# Renting apartments

## Situation (costs)

Annie is renting an apartment. The cost is a deposit fee of \$530 plus \$320 per month. John is renting an apartment of the same size, however, his cost is a deposit fee of \$200 plus \$480 per month.

## Variable identification

Let C represent the cost
Let M represent the number of months

## Equations

• Annie: C = 320M+530 (-320M+C=530)
• John: C = 480M+200 (-480M+C=200)

## Algebraically solving for the point of intersection

480M+200 = 320M+530
160M+200 = 530
160M = 330
M = 2.0625 (33/16)

## The significance of this solution

This solution is significant because it displays the rate of change for each scenario, and also which is cheaper at what specific number of months. Deciphering the rate of change is important in a situation like this one, because it allows the buyer to know how much they will be paying over the course of multiple months.
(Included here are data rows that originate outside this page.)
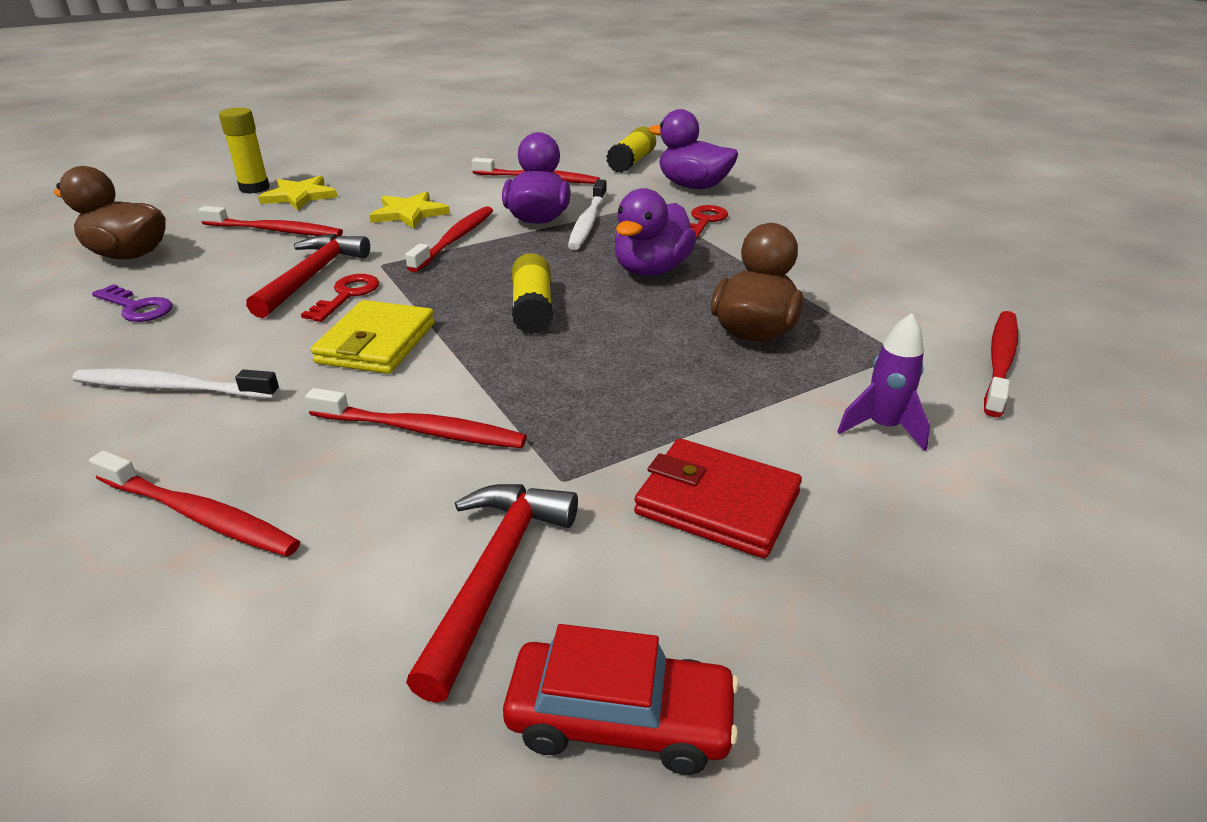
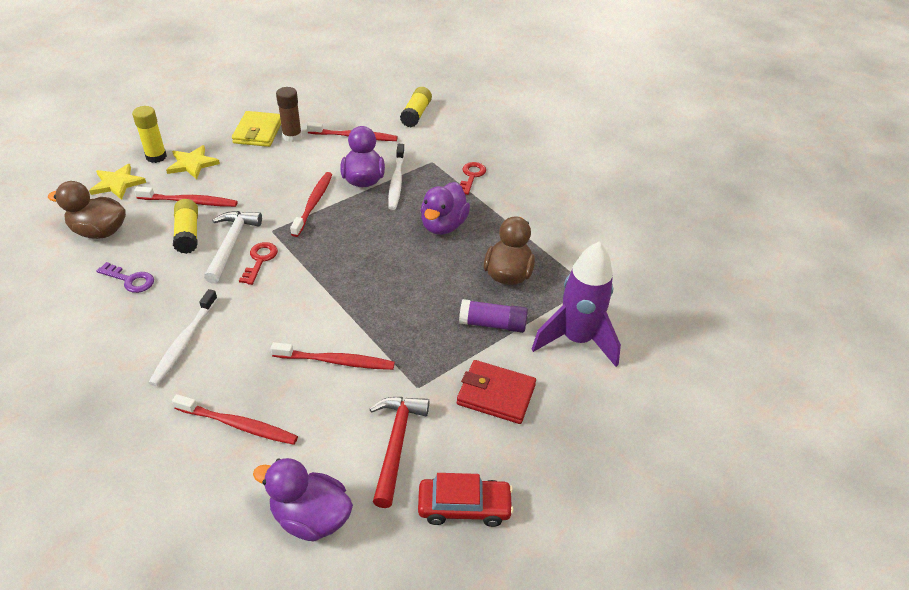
camera: 10 degrees left, 10 degrees up
(171, 388) = (183, 343): white toothbrush -> white toothbrush turned 75 degrees counterclockwise
(312, 276) = (231, 244): red hammer -> white hammer
(377, 343) = (291, 299): yellow wallet -> yellow wallet (258, 132)
(409, 213) = (275, 178): yellow star -> yellow star (117, 183)
(450, 176) = (292, 136): none -> brown glue stick
(533, 309) = (377, 264): yellow glue stick -> yellow glue stick (188, 234)
(693, 186) = (461, 140): purple duck -> purple duck (310, 518)
(720, 395) = (492, 324): none -> purple glue stick
(883, 427) = (576, 340): purple rocket -> purple rocket, size x1.96
(1000, 361) = (640, 288): red toothbrush -> none

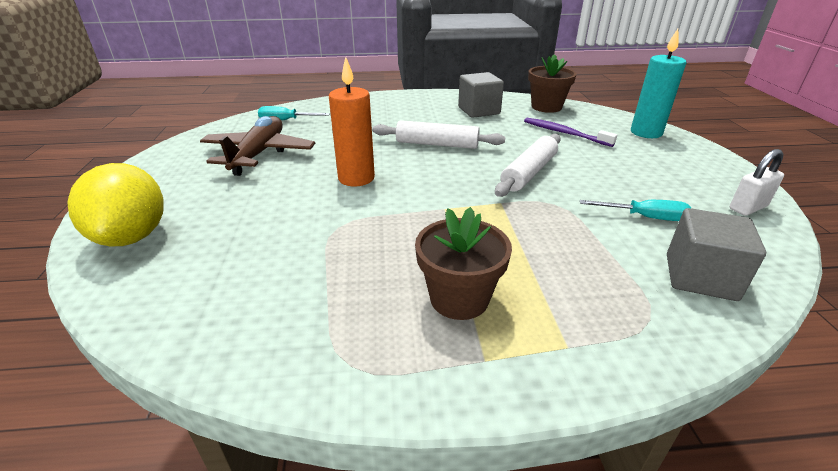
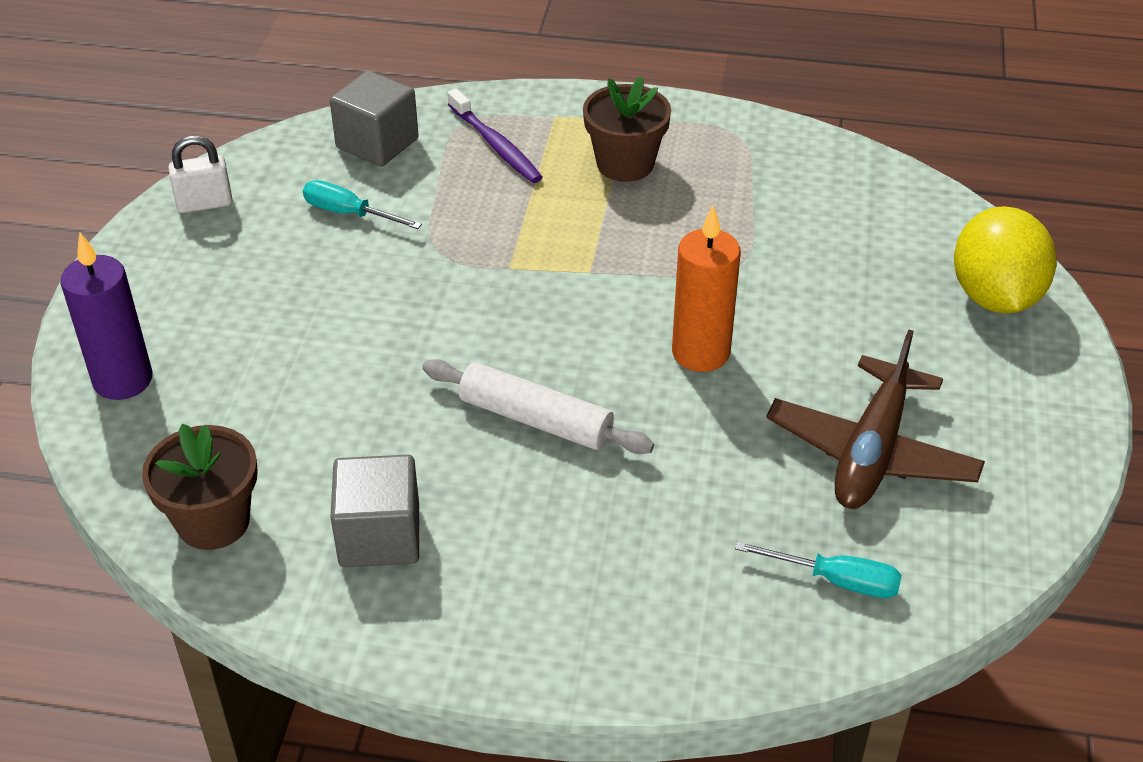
camera: 165 degrees left, 10 degrees up
(529, 173) = (427, 315): white rolling pin -> none
(564, 133) = (273, 409): purple toothbrush -> purple toothbrush (495, 145)
(646, 133) = (123, 380): turquoise candle -> purple candle

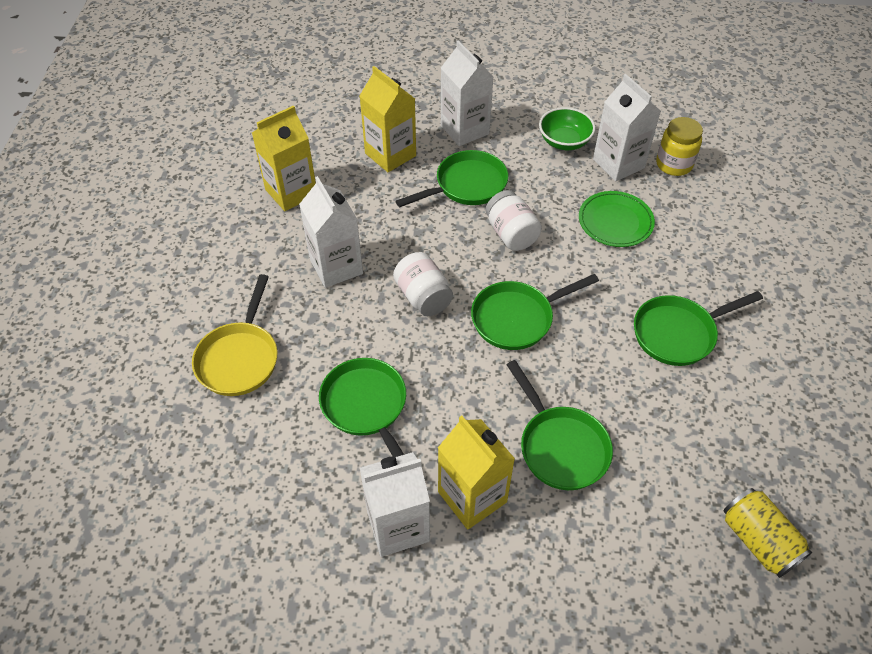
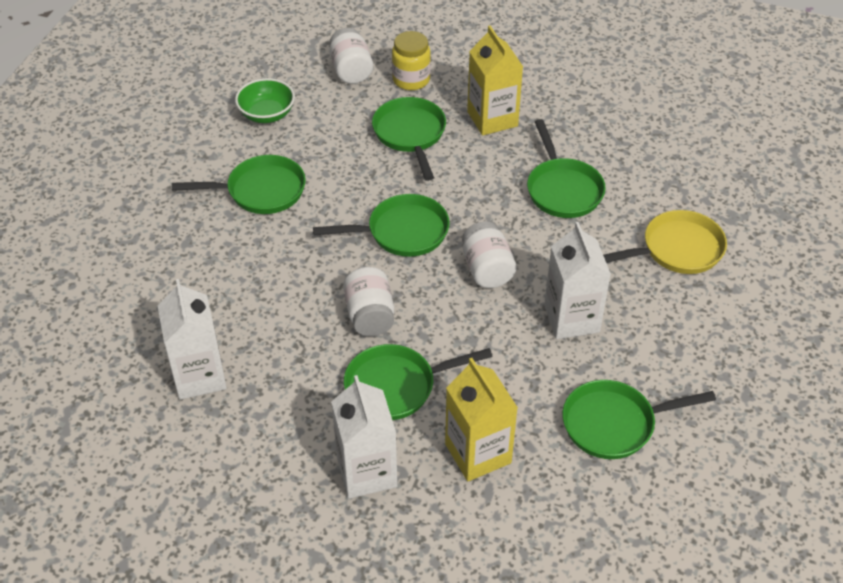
camera: 165 degrees left, 5 degrees down
(240, 358) = (676, 250): yellow pan -> yellow pan turned 45 degrees clockwise
(291, 192) = (614, 424): yellow carton -> green pan
(398, 526) = (553, 113): white carton -> none
(564, 141) = (246, 423): green bowl -> green bowl (267, 114)
(615, 221) = (249, 306): green plate -> none
(674, 164) = (135, 360): yellow jar -> yellow jar (411, 80)
(683, 541) = (351, 70): none -> white jar
(758, 540) = (299, 62): yellow can -> none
Knowing which scenario costs less at what specific number of months, will help the buyer save money in the sense that it would allow them to use the cheaper method based on the number of months they plan on renting the apartment.

## Summary

Annie and John will both be paying the same amount of money (\$1190) at exactly 2.0625 months. This means that the better option in terms of finance would be John's apartment for less than 2.0625 months, and Annie's apartment for more than 2.0625 months.